Source: Scott Streater, E&E reporter • Posted: Thursday, June 7, 2012

The Sierra Club this week launched a new lobbying campaign designed to persuade Congress to extend a lucrative federal tax incentive that’s credited with expanding the wind power industry and supporting tens of thousands of jobs

The “Wind Works” campaign, which the Sierra Club formally launched yesterday, comes as President Obama continues to press Congress to extend the production tax credit (PTC) that’s set to expire at the end of the year.

The House Ways and Means Subcommittee on Select Revenue Measures plans to convene a panel of experts Friday to discuss the best way for Congress to deal with the extension of the wind PTC and more than 100 other temporary tax measures scheduled to disappear at year’s end (E&E Daily, June 4).

Obama placed the PTC extension on an election year “To Do List” of five actions that, if adopted, the White House contends “will create jobs and help restore middle class security” (Greenwire, May 8).
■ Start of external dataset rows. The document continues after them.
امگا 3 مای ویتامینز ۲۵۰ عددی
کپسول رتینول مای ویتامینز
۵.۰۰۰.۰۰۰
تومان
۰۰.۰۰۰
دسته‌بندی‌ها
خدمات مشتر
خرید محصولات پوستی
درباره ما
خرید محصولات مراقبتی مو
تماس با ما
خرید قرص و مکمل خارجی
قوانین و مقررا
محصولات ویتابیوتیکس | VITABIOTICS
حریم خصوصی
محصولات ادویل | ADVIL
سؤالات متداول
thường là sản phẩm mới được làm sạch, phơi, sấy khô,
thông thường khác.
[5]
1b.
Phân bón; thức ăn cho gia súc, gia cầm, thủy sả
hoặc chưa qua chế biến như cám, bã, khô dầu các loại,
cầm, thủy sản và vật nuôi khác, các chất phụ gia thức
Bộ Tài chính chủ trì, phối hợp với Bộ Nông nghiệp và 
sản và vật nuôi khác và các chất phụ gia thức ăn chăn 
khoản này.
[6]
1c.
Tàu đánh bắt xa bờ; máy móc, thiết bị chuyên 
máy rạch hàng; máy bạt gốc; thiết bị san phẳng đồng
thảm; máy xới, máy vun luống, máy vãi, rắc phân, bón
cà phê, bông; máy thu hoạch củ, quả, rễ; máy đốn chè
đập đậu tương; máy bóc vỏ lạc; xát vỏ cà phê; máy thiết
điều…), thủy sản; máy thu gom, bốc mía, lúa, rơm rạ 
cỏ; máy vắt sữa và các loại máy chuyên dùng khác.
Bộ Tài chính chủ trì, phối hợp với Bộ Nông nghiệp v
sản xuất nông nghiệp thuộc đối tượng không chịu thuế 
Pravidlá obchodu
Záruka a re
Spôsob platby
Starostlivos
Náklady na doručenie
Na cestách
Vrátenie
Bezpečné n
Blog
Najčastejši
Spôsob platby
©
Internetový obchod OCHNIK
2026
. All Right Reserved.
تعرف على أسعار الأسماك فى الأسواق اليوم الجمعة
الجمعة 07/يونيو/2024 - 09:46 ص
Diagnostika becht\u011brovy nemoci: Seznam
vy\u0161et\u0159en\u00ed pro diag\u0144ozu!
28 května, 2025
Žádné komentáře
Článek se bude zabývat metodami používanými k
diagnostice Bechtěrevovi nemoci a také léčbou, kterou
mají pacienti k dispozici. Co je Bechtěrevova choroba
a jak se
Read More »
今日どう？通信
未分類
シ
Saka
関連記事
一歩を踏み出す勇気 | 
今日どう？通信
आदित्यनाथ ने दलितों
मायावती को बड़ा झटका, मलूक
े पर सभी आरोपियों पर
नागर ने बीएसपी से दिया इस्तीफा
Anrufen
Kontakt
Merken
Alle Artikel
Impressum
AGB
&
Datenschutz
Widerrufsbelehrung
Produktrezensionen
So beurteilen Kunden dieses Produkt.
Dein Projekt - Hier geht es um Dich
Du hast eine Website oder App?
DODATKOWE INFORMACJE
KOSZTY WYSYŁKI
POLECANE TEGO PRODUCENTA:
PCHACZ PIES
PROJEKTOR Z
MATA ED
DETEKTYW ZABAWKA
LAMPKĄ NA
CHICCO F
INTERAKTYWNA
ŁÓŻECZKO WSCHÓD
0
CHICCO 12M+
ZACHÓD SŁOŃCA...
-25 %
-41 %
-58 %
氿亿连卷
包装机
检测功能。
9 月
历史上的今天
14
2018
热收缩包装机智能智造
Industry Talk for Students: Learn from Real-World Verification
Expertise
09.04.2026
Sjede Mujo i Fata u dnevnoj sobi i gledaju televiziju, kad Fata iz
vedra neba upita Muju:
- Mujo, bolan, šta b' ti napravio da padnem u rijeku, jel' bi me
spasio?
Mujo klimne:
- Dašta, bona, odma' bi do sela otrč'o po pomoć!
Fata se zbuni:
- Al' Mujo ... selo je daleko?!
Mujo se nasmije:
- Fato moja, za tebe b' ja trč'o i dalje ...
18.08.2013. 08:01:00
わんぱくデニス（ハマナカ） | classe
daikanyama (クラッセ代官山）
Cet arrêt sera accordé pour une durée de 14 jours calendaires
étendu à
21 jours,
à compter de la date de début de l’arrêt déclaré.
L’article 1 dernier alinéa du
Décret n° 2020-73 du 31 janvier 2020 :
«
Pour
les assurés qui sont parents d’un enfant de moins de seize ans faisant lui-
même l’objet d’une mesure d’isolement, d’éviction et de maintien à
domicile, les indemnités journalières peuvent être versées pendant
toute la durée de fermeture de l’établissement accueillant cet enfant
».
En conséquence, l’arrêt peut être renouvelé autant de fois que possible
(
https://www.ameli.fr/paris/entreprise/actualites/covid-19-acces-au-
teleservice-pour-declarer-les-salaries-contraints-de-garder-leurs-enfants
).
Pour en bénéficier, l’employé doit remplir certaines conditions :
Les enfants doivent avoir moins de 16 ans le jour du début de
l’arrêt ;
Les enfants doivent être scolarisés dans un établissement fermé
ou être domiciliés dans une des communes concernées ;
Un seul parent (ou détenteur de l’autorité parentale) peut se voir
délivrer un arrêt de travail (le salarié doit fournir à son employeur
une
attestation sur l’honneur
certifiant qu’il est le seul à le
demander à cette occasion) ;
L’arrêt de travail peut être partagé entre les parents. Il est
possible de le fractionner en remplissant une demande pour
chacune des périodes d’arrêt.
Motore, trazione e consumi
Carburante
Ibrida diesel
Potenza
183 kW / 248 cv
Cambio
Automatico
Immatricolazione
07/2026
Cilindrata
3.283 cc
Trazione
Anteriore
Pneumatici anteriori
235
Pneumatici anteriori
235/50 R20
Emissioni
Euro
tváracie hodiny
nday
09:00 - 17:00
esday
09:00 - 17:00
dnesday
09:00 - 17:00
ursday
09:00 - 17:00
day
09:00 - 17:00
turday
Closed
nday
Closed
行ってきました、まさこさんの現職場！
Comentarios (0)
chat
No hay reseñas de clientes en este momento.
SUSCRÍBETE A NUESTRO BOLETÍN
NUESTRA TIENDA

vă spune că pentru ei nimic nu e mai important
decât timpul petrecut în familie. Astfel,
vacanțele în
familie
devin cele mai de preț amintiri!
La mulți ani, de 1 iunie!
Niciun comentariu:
The American Wind Energy Association (AWEA) has estimated that 37,000 jobs across the industry are at risk next year if the tax credits expire. To underscore that point, Obama last month traveled to a wind-tower manufacturing plant in Newton, Iowa, to rip congressional Republicans for failing to already extend the PTC (E&E Daily, May 25).

“The ‘Wind Works’ campaign is the Sierra Club’s move to the next level, in advocating for renewable energy jobs and ensuring America transitions to a clean energy economy,” Dave Hamilton, clean energy director of the Sierra Club’s Beyond Coal Campaign, said in a statement. “Congress is holding thousands of high-quality American jobs in their hands, but every day of uncertainty for the industry is causing more delayed projects and more layoffs.”

The Sierra Club campaign will include tactics ranging from organizing the group’s 1.4 million members and supporters to take grass-roots action at the local level, to creating paid media advertisements, said Eitan Bencuya, a Sierra Club spokesman.

The group says that there are more than 400 manufacturing plants nationwide building wind components, such as turbines, and that wind power already supplies 20 percent of the electricity in states including Iowa and South Dakota. Altogether, the wind industry is on track to produce 20 percent of America’s electricity by 2030, according to the Sierra Club.

Indeed, 2011 was another strong year for the industry, according to AWEA, with the installation of more than 6,800 megawatts of wind power capacity.

The Bureau of Land Management, which has used public land to promote wind and other renewables development, has prioritized five large-scale wind projects for approval this year. Among them is the 1,000-turbine Chokecherry and Sierra Madre Wind Energy Project, which is proposed to sit on 320,000 acres of BLM and private ranch land in Carbon County, Wyo., and would be the largest wind farm in North America.

But it’s unlikely the wind industry will continue to grow without the PTC extension, Hamilton said, and that’s why the Sierra Club has established the new campaign.

“This campaign will ensure lawmakers know that Americans want clean energy solutions,” he said, “and that they won’t sit back while congressional inaction causes further job losses.”